L’insuffisance rénale chronique, dont le stade terminal est létal, est en croissance spectaculaire dans les pays industrialisés. Sa cause principale est le diabète de type II mais des maladies cristallogènes (qui génèrent des cristaux dans les reins), que l’on sait traiter médicalement pour la plupart d’entre elles lorsqu’elles sont diagnostiquées à temps, peuvent également conduire à une insuffisance rénale terminale. Le seul traitement possible est alors la greffe de rein.

Les maladies cristallogènes sont rares et, de ce fait, souvent mal diagnostiquées. Lorsqu’un patient atteint – à son insu – d’une telle maladie subit une greffe rénale, son nouveau rein va à son tour en être affecté. Des calcifications se forment et bouchent les canaux du rein, empêchant peu à peu complètement sa fonction de « filtration » qui doit être prise en charge par la dialyse, un protocole très lourd et contraignant, jusqu’à la transplantation rénale, si celle-ci est possible. Or les maladies cristallogènes sont curables par des traitements médicamenteux appropriés. On comprend donc aisément l’intérêt de pouvoir les diagnostiquer chez le patient, de façon à éviter la mise en œuvre d’une opération aussi importante qu’une greffe – sans parler du fait que les greffons sont rares.

Une technique d’analyse unique

Un tel diagnostic peut être réalisé sur les calcifications présentes dans le rein. Il existe plusieurs types de calcifications : certaines sont la « signature » de maladies cristallogènes, alors que d’autres ne sont que la conséquence du mauvais fonctionnement rénal et ne sont pas spécifiques des maladies en question. Il faut donc savoir les distinguer.

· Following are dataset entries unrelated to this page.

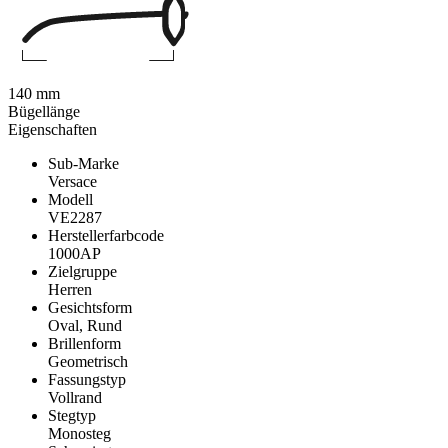
140 mm
Bügellänge
Eigenschaften
Sub-Marke
Versace
Modell
VE2287
Herstellerfarbcode
1000AP
Zielgruppe
Herren
Gesichtsform
Oval, Rund
Brillenform
Geometrisch
Fassungstyp
Vollrand
Stegtyp
Monosteg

Des techniques de caractérisation, consistant en des colorations de ces calcifications, sont déjà utilisées à l’hôpital, mais elles ne permettent pas de différencier précisément les sortes de calcifications. En revanche, la micro-spectroscopie infrarouge utilisant le rayonnement synchrotron (SR µFTIR) lève l’incertitude en quelques minutes, et ceci à partir d’échantillons pouvant être de moins d’une dizaine de microns seulement – ce qui n’est pas le cas avec la technique de spectroscopie classique FTIR, disponible dans quelques laboratoires mais trop peu sensible aux échelles de la taille de ces calcifications. L’information est obtenue sous forme de cartographie chimique de l’échantillon : chaque pixel de quelques microns carré de cette carte informe de la composition chimique précise de la calcification.

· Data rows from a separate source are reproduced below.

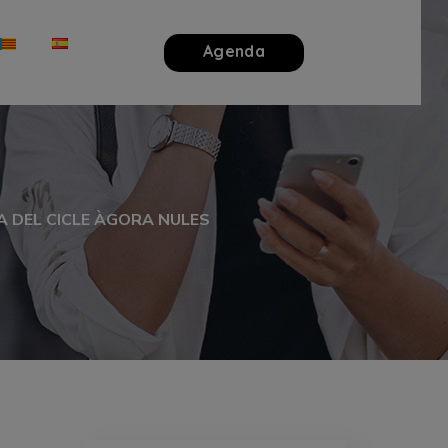
Agenda
A DEL CICLE ÀGORA NULES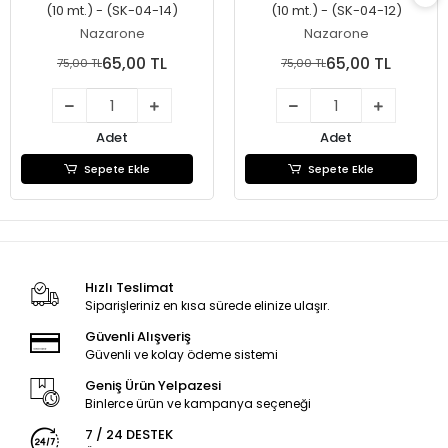
(10 mt.) - (SK-04-14)
(10 mt.) - (SK-04-12)
Nazarone
Nazarone
65,00 TL
65,00 TL
75,00 TL
75,00 TL
Adet
Adet
Sepete Ekle
Sepete Ekle
Hızlı Teslimat
Siparişleriniz en kısa sürede elinize ulaşır.
Güvenli Alışveriş
Güvenli ve kolay ödeme sistemi
Geniş Ürün Yelpazesi
Binlerce ürün ve kampanya seçeneği
7 / 24 DESTEK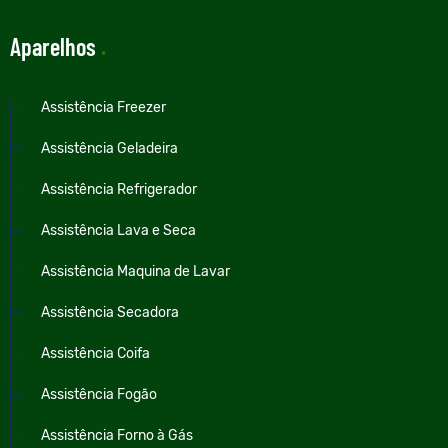
Aparelhos
.
Assistência Freezer
Assistência Geladeira
Assistência Refrigerador
Assistência Lava e Seca
Assistência Maquina de Lavar
Assistência Secadora
Assistência Coifa
Assistência Fogão
Assistência Forno à Gás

Des équipes du CNRS, de l’Université Paris Sud, de l’Hôpital Tenon de Paris, et du Cancer Centre de Stoke-on-Trent (GB) ont analysé sur la ligne de lumière SMIS du synchrotron SOLEIL plus d’une vingtaine de biopsies de rein, provenant de patients souffrant de diverses pathologies rénales. Grâce à l’intensité du rayonnement infrarouge et à la taille microscopique du spot lumineux qui analyse les échantillons, les chercheurs ont réussi à identifier plusieurs types de cristaux, dont la composition était dans certains cas observée pour la première fois. Autre découverte : une même biopsie peut renfermer 2 ou 3 phases cristallines différentes. Il s’agit là des premières preuves scientifiques de la diversité et de l’hétérogénéité des calcifications se formant dans les tissus.

Ces résultats montrent que la technique SR µFTIR est un outil exceptionnel et unique pour l’analyse de calcifications liées aux pathologies rénales. Ils sont porteurs de beaucoup d’espoir quant à l’amélioration du diagnostic et du traitement précoces de certaines déficiences du rein, jusqu’à présent traitées par greffe rénale, parfois itérative du fait de la destruction du ou des greffons successifs par la maladie cristallogène non identifiée.